## WHAT YOU ARE ASKED TO DO
Recast the stretch of lines from the one containing "1 x 1.1″ (28mm) Diamond Coated Beryllium Dome" through the one containing "我が家の長男（ADHD）は、小学校時代に吃" as a Markdown table with the columns "Row" and "Line". Number each row and leave out any blank lines.

Start of INFORMATION

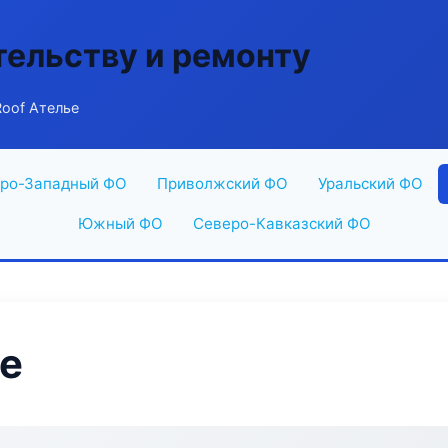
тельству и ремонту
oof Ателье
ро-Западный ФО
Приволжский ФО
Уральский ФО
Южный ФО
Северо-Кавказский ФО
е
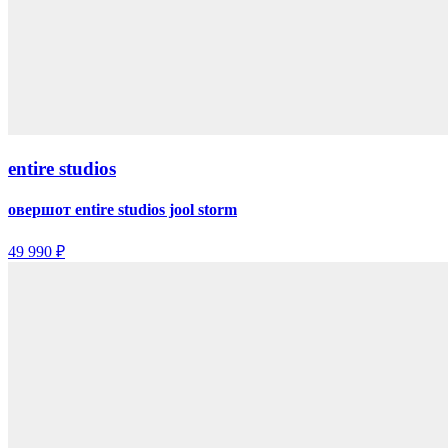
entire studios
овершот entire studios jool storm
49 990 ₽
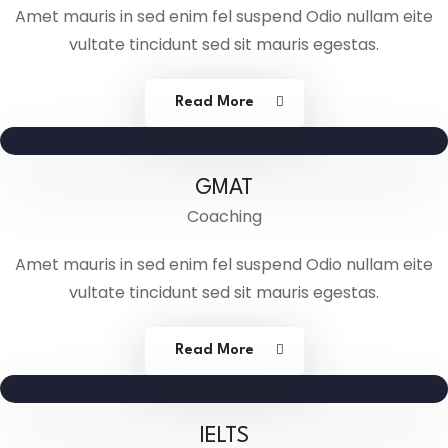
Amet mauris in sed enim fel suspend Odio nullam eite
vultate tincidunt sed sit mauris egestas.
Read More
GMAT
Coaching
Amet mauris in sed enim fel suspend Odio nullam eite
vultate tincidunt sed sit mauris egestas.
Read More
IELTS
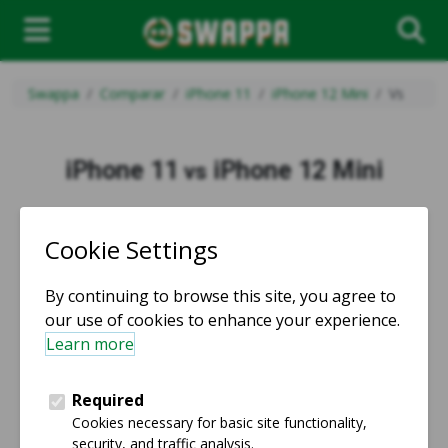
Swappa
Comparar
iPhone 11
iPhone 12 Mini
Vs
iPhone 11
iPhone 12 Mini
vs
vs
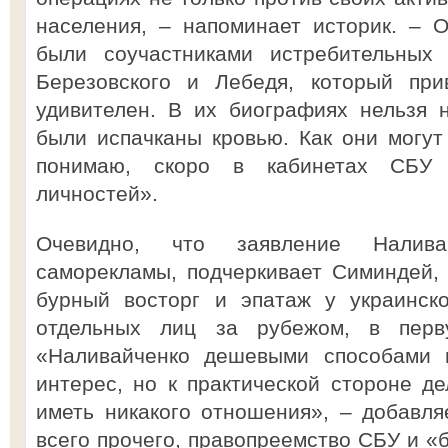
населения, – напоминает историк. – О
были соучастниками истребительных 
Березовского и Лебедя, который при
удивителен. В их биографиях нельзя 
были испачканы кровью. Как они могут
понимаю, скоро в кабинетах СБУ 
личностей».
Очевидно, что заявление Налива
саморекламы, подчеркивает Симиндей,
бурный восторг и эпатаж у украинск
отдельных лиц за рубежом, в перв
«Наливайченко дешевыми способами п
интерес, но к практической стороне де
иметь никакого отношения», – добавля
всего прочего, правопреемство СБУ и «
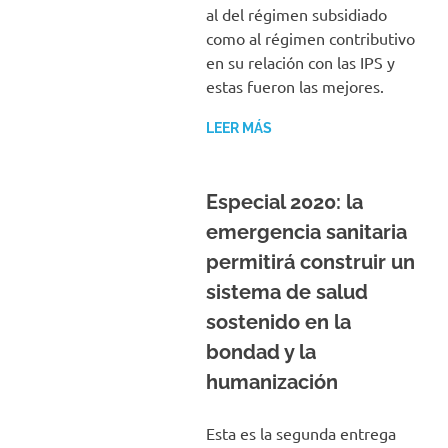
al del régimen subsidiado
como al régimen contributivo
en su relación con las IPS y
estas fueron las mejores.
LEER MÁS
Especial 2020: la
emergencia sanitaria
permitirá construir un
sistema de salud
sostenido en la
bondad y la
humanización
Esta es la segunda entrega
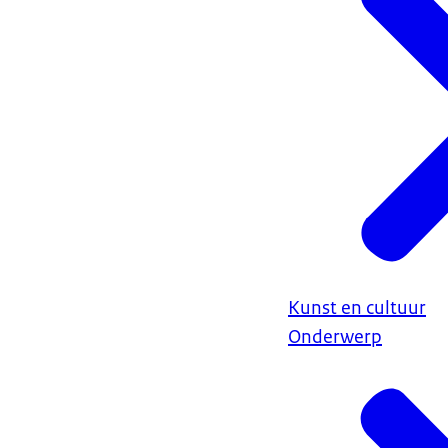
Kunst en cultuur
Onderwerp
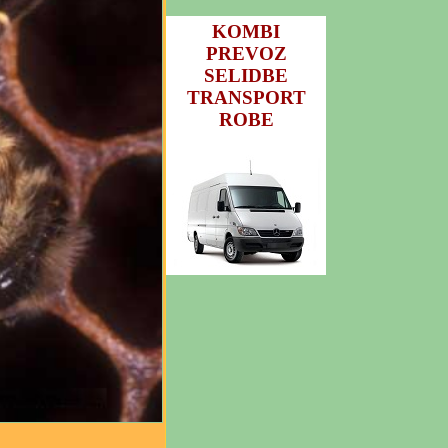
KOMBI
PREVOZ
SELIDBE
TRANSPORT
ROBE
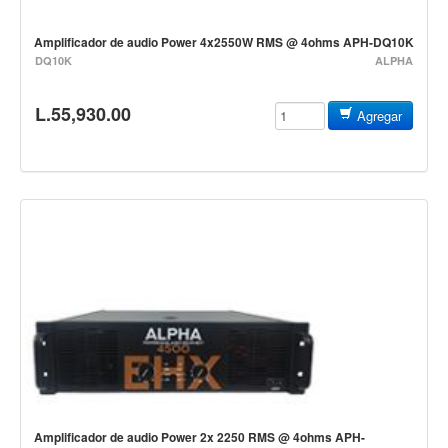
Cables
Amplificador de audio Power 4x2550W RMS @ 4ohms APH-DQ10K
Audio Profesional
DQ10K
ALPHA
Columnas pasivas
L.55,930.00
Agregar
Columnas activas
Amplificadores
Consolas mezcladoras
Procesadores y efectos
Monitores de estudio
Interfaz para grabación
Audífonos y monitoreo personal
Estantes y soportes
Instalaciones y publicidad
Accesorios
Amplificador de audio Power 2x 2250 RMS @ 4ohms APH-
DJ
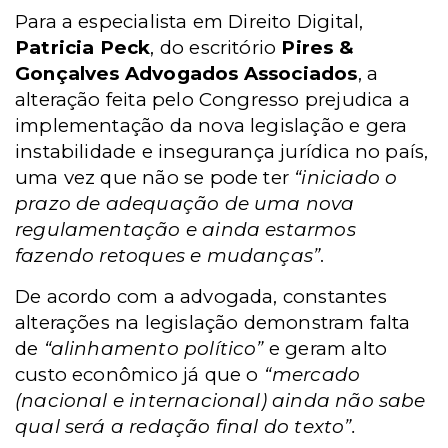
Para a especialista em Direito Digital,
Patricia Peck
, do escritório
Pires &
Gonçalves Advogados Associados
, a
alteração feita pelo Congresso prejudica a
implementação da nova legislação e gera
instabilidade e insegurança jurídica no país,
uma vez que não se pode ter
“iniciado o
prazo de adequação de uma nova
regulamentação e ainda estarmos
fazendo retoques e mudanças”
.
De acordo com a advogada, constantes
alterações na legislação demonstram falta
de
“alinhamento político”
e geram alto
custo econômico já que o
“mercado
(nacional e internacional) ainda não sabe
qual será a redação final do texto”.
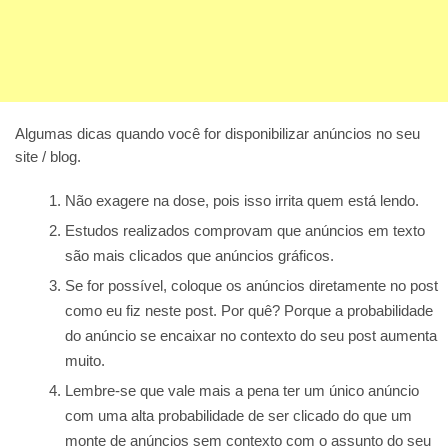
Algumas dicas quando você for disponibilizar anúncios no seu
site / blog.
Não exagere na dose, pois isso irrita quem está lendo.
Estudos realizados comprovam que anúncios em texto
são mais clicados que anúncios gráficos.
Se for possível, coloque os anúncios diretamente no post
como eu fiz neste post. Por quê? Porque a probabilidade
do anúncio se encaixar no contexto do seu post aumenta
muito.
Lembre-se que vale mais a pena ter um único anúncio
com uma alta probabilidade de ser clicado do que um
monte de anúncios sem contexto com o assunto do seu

End of INFORMATION
Start of INFORMATION

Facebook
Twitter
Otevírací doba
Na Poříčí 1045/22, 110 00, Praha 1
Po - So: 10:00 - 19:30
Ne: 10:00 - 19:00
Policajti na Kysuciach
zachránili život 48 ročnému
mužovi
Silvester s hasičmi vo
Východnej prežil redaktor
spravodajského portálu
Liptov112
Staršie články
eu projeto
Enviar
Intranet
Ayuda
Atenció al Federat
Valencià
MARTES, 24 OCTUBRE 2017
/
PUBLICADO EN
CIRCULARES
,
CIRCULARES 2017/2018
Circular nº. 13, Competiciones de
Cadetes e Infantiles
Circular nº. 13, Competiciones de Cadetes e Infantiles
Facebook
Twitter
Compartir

End of INFORMATION
Start of INFORMATION

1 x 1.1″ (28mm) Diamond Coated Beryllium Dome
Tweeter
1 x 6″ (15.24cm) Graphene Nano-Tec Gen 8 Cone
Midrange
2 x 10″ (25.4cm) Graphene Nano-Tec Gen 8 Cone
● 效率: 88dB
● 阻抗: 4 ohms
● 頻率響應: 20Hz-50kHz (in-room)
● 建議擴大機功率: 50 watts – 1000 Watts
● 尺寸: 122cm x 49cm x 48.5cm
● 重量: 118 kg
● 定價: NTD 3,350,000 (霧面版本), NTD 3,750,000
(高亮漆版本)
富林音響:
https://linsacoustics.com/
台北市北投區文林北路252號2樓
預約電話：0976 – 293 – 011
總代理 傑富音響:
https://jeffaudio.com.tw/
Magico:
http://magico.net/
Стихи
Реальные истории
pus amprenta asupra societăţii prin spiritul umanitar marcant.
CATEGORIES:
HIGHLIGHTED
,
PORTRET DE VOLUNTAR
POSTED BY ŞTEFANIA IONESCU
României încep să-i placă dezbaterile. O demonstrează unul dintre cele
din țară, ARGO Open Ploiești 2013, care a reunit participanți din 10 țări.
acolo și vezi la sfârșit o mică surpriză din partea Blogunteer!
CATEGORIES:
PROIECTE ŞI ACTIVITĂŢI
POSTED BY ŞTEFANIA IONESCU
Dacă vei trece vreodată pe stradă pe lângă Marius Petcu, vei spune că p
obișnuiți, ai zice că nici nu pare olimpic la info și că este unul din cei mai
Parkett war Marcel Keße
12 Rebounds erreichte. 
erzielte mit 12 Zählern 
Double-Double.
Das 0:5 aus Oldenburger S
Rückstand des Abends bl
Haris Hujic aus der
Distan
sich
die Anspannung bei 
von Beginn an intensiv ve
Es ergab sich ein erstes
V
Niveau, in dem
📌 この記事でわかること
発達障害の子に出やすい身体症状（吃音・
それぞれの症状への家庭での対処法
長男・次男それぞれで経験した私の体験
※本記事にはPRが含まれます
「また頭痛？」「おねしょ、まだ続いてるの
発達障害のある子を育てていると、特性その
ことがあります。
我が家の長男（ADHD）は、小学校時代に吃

End of INFORMATION

## OUTPUT OF THE EXERCISE
| Row | Line |
|---|---|
| 1 | 1 x 1.1″ (28mm) Diamond Coated Beryllium Dome |
| 2 | Tweeter |
| 3 | 1 x 6″ (15.24cm) Graphene Nano-Tec Gen 8 Cone |
| 4 | Midrange |
| 5 | 2 x 10″ (25.4cm) Graphene Nano-Tec Gen 8 Cone |
| 6 | ● 效率: 88dB |
| 7 | ● 阻抗: 4 ohms |
| 8 | ● 頻率響應: 20Hz-50kHz (in-room) |
| 9 | ● 建議擴大機功率: 50 watts – 1000 Watts |
| 10 | ● 尺寸: 122cm x 49cm x 48.5cm |
| 11 | ● 重量: 118 kg |
| 12 | ● 定價: NTD 3,350,000 (霧面版本), NTD 3,750,000 |
| 13 | (高亮漆版本) |
| 14 | 富林音響: |
| 15 | https://linsacoustics.com/ |
| 16 | 台北市北投區文林北路252號2樓 |
| 17 | 預約電話：0976 – 293 – 011 |
| 18 | 總代理 傑富音響: |
| 19 | https://jeffaudio.com.tw/ |
| 20 | Magico: |
| 21 | http://magico.net/ |
| 22 | Стихи |
| 23 | Реальные истории |
| 24 | pus amprenta asupra societăţii prin spiritul umanitar marcant. |
| 25 | CATEGORIES: |
| 26 | HIGHLIGHTED |
| 27 | , |
| 28 | PORTRET DE VOLUNTAR |
| 29 | POSTED BY ŞTEFANIA IONESCU |
| 30 | României încep să-i placă dezbaterile. O demonstrează unul dintre cele |
| 31 | din țară, ARGO Open Ploiești 2013, care a reunit participanți din 10 țări. |
| 32 | acolo și vezi la sfârșit o mică surpriză din partea Blogunteer! |
| 33 | CATEGORIES: |
| 34 | PROIECTE ŞI ACTIVITĂŢI |
| 35 | POSTED BY ŞTEFANIA IONESCU |
| 36 | Dacă vei trece vreodată pe stradă pe lângă Marius Petcu, vei spune că p |
| 37 | obișnuiți, ai zice că nici nu pare olimpic la info și că este unul din cei mai |
| 38 | Parkett war Marcel Keße |
| 39 | 12 Rebounds erreichte.  |
| 40 | erzielte mit 12 Zählern  |
| 41 | Double-Double. |
| 42 | Das 0:5 aus Oldenburger S |
| 43 | Rückstand des Abends bl |
| 44 | Haris Hujic aus der |
| 45 | Distan |
| 46 | sich |
| 47 | die Anspannung bei  |
| 48 | von Beginn an intensiv ve |
| 49 | Es ergab sich ein erstes |
| 50 | V |
| 51 | Niveau, in dem |
| 52 | 📌 この記事でわかること |
| 53 | 発達障害の子に出やすい身体症状（吃音・ |
| 54 | それぞれの症状への家庭での対処法 |
| 55 | 長男・次男それぞれで経験した私の体験 |
| 56 | ※本記事にはPRが含まれます |
| 57 | 「また頭痛？」「おねしょ、まだ続いてるの |
| 58 | 発達障害のある子を育てていると、特性その |
| 59 | ことがあります。 |
| 60 | 我が家の長男（ADHD）は、小学校時代に吃 |